Melania Trump gave a speech at the Republican National Convention on July 18. Trump, a white Slovenian immigrant with something of an accent, went on stage to speak about her and Donald Trump’s values. Her speaking in the first place is interesting, considering she is an immigrant. And the man she is married to has built his platform around the idea of refusing and deporting immigrants.
The intrigue only grows when one reads the evidence that she plagiarized phrases from Michelle Obama’s 2008 Democratic Convention speech. If you don’t believe this because Trump’s spokeswoman, Katrina Pierson, defended her by saying, “And this notion that Michelle Obama invented the English language is absurd” [thehill.com], maybe a calculation regarding the chances that Trump didn’t plagiarize by Bob Rutledge, a Canadian physicist, will sway you. He found that there’s a 1 in 87 billion chance she didn’t crib, which happens to be 7,000 times less likely than winning the lottery [sciencealert.com]. Now, who’s being absurd?

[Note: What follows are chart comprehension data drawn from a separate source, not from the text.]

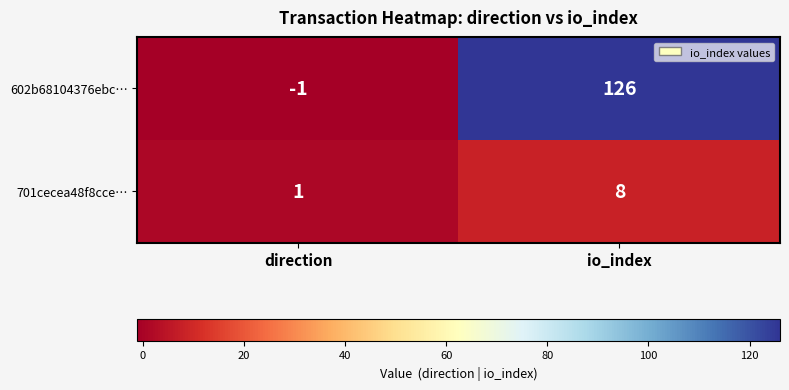

Where is 701cecea48f8cce… nearest to the value 4?

direction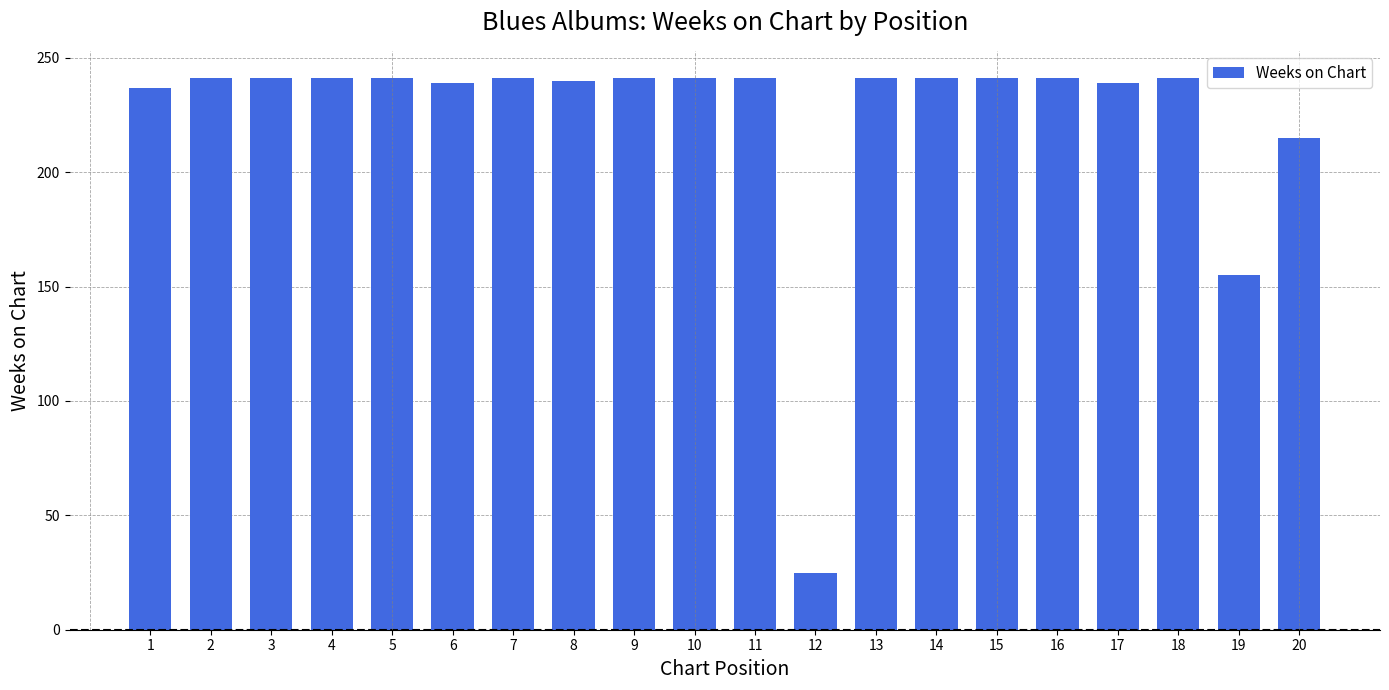

What is the ratio of the value at 7 to the value at 18?

1.0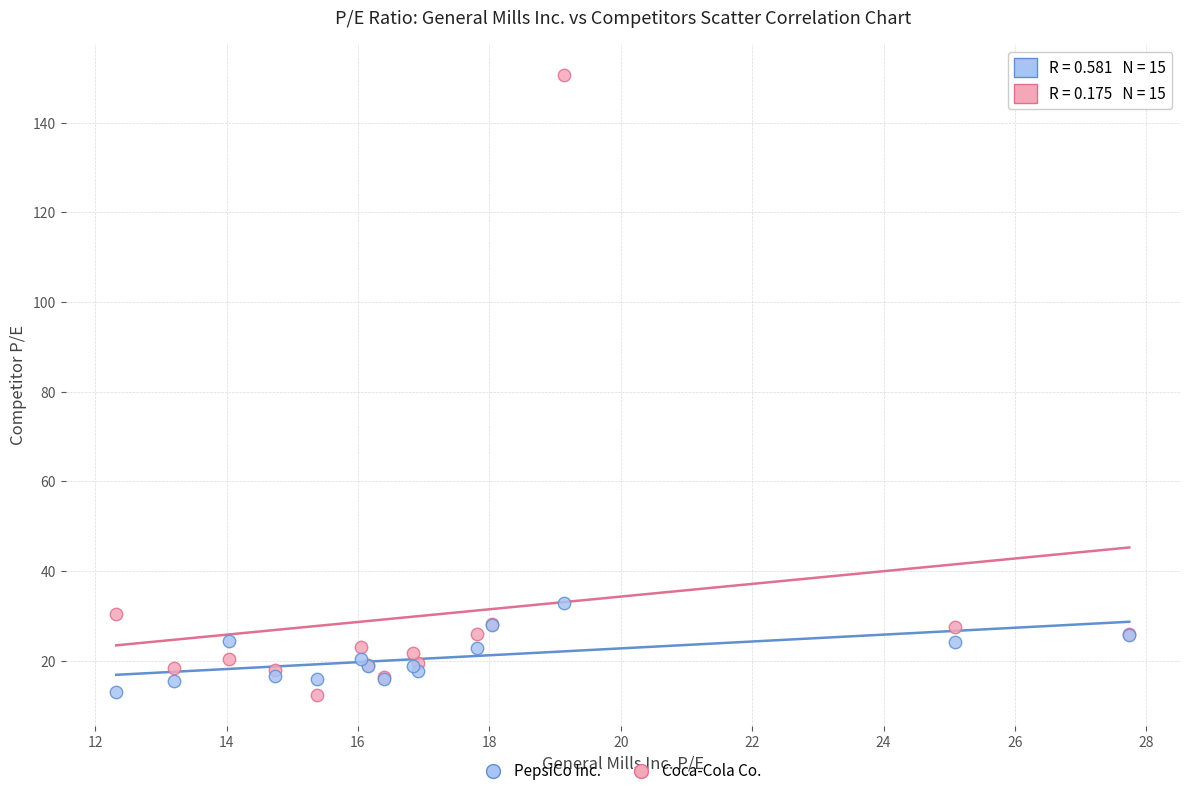

In the Coca-Cola Co. series, what Y value is closest to 81?

30.5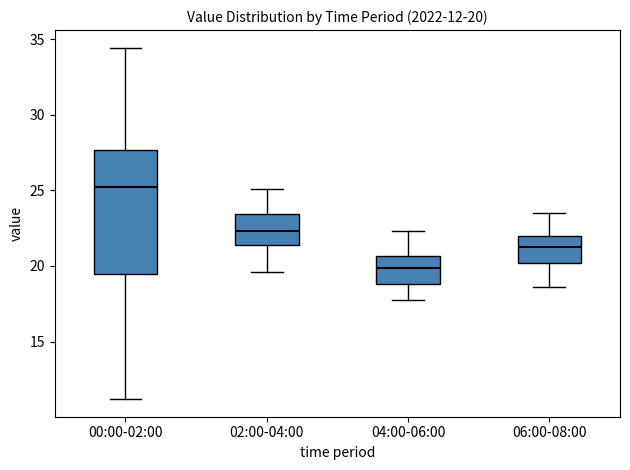

Which box's median line is the highest?

00:00-02:00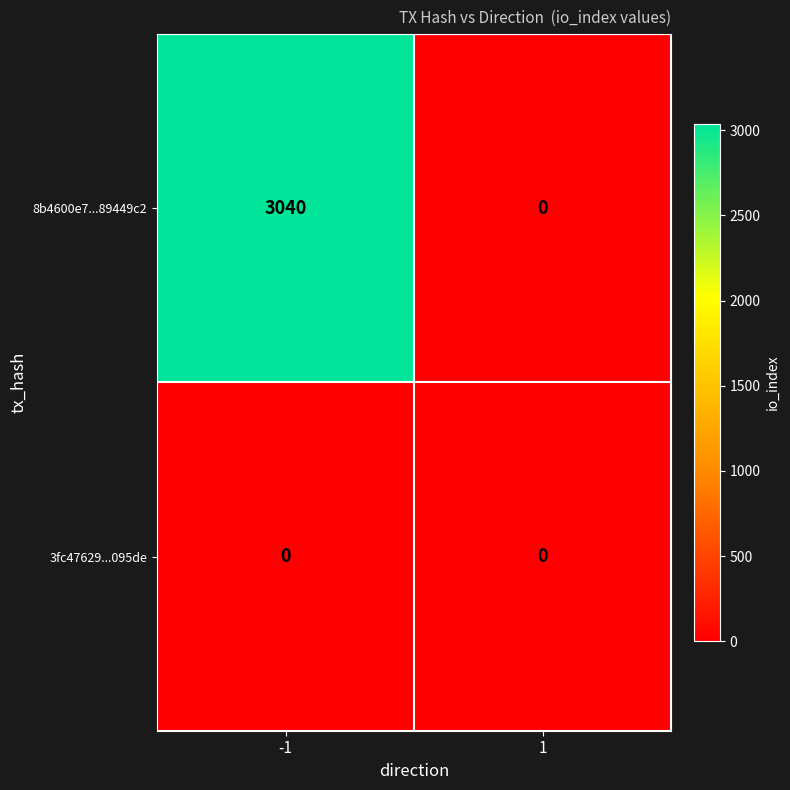

Reading left to right, extract all data points from this chart.

8b4600e7...89449c2: -1=3040	1=0
3fc47629...095de: -1=0	1=0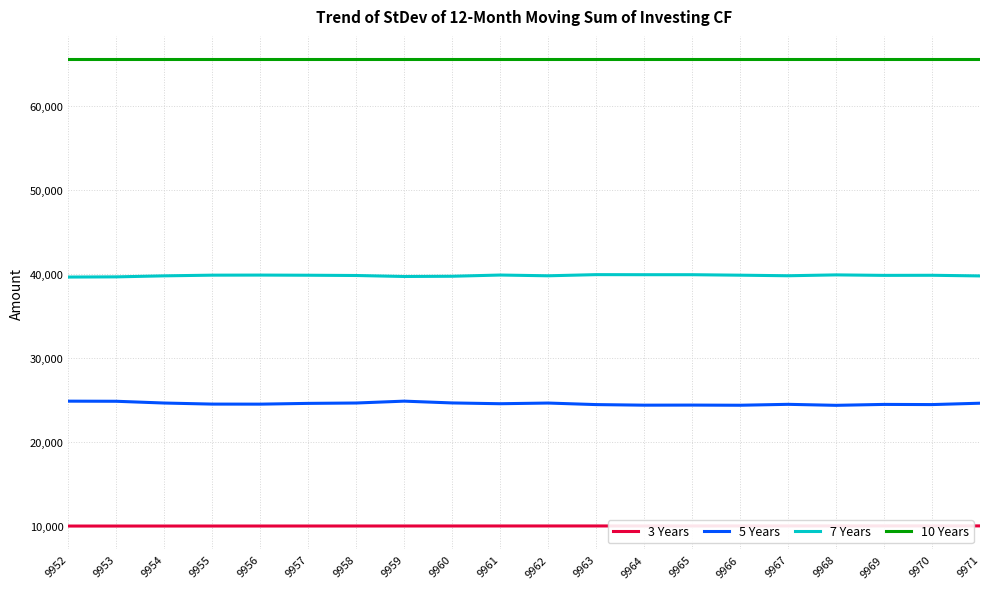

True or false: 7 Years and 3 Years cross at least once.

False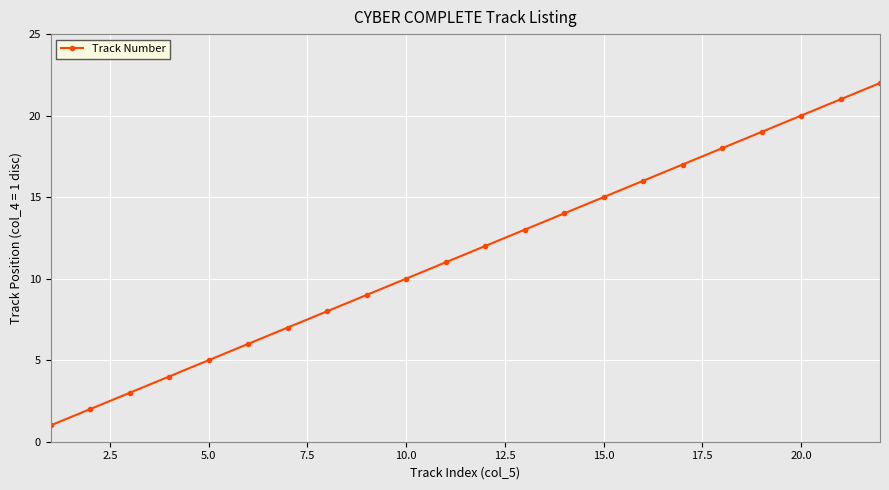

True or false: there are more than 2 points higher than both neighbors.

False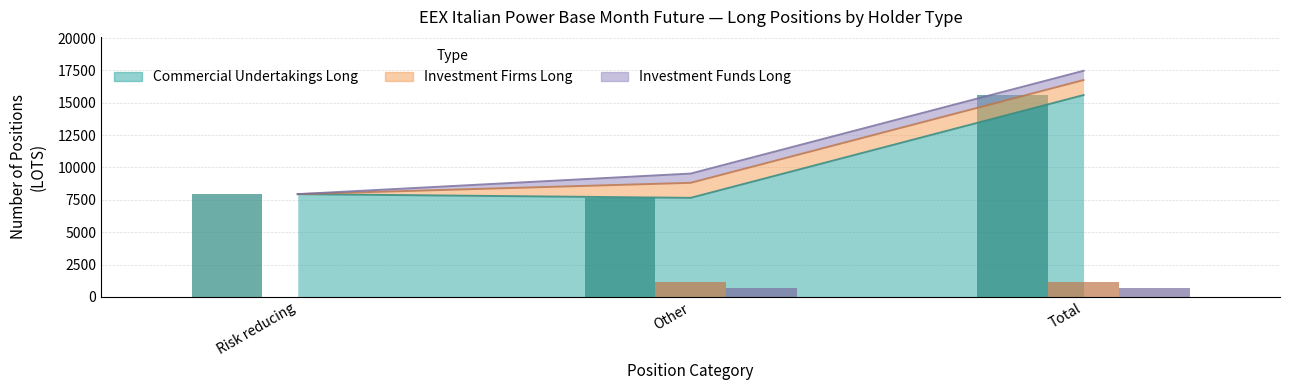

Between Risk reducing and Total, which series saw the biggest shift?

Commercial Undertakings Long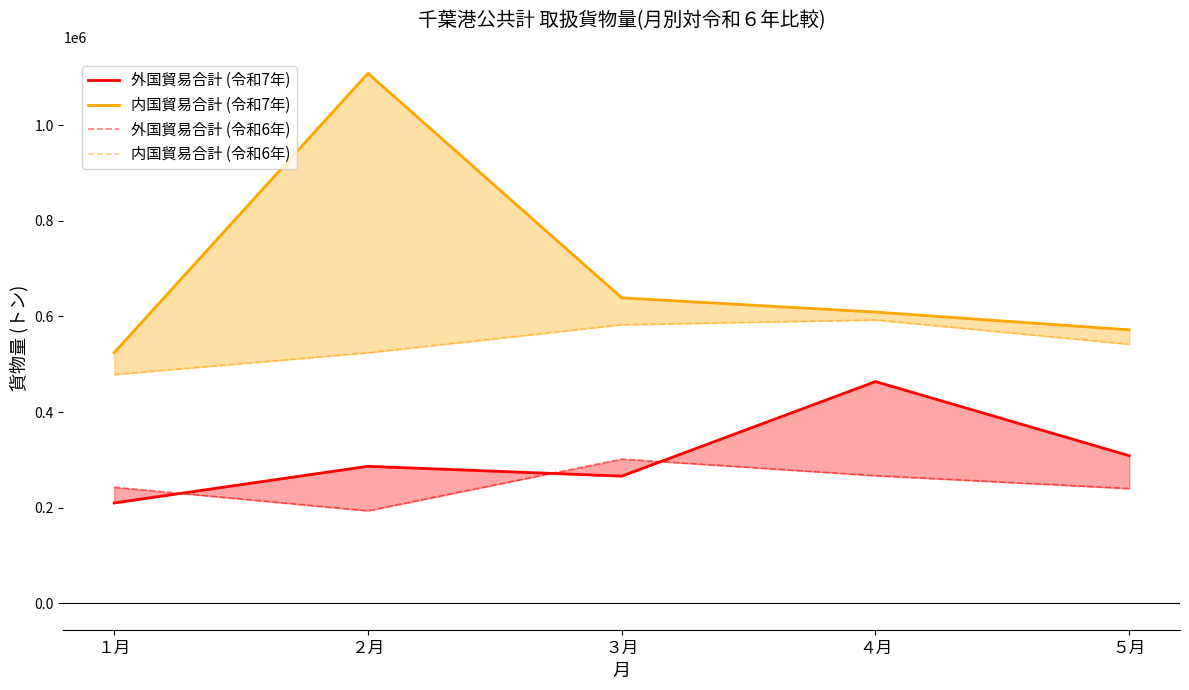

Between １月 and ３月, which is larger?

３月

What’s captivating about the support for Trump’s immigrant status and the denial of her speech fraud is the sentiment it reinforces.
Stepping back to the plagiarism, it can happen sometimes. But when it comes to events such as the convention, it shouldn’t be shrugged off, but it will be because of from whom it was stolen. Activist Julia Johnson explained this best: “I mean, it’s ridiculous how much this country is based on the exploitation of labor of people of color, of oppressed people, of poor people. So, I’m sure that she thought that she would get away with it, and nobody would care.”
The problem here is that nobody who supports the convention cares; they’ll continue to listen to Pierson defending Trump by saying things such as, “This is a woman for whom English is not her native language …” [msnbc.com].
This excuse is especially striking in the case because it’s an excuse immigrants of color don’t often receive. In fact, I’m sure we’ve all heard atrocious phrases aimed at non-native English speakers to the likes of, “Get out of America if they can’t speak the language.” The assaulter of course is forgetting that the language they are referring to isn’t the official language of our country. On top of this, they live in a country composed of immigrants.
For a country composed of immigrants, it’s appalling how quickly some jump on the bandwagon of deportation and great wall building.
If you support Trump, you support her decision of acquiring U.S. citizenship and immigrant status. Yet, you may also support the deportation of Latinos. Logic says if you support Trump, you should support other people’s attainment of U.S. citizenship and immigrant status. Yet, this is not the case. So there has to be some reason.
The reason that seems clear is reasoned by long-held stereotypes and prejudices against immigrants of color. They invoke faulty logic that explains away white immigrants as travelers or as people seeking a better future in “better country.” Then, simultaneously, that “logic” says immigrants of color are not worthy.
This rhetoric represents the sentiment of the Donald Trump campaign, that being white supremacy will reign.
What the support and defending of Melania Trump by the convention and the party shows us is that this is the party of white power.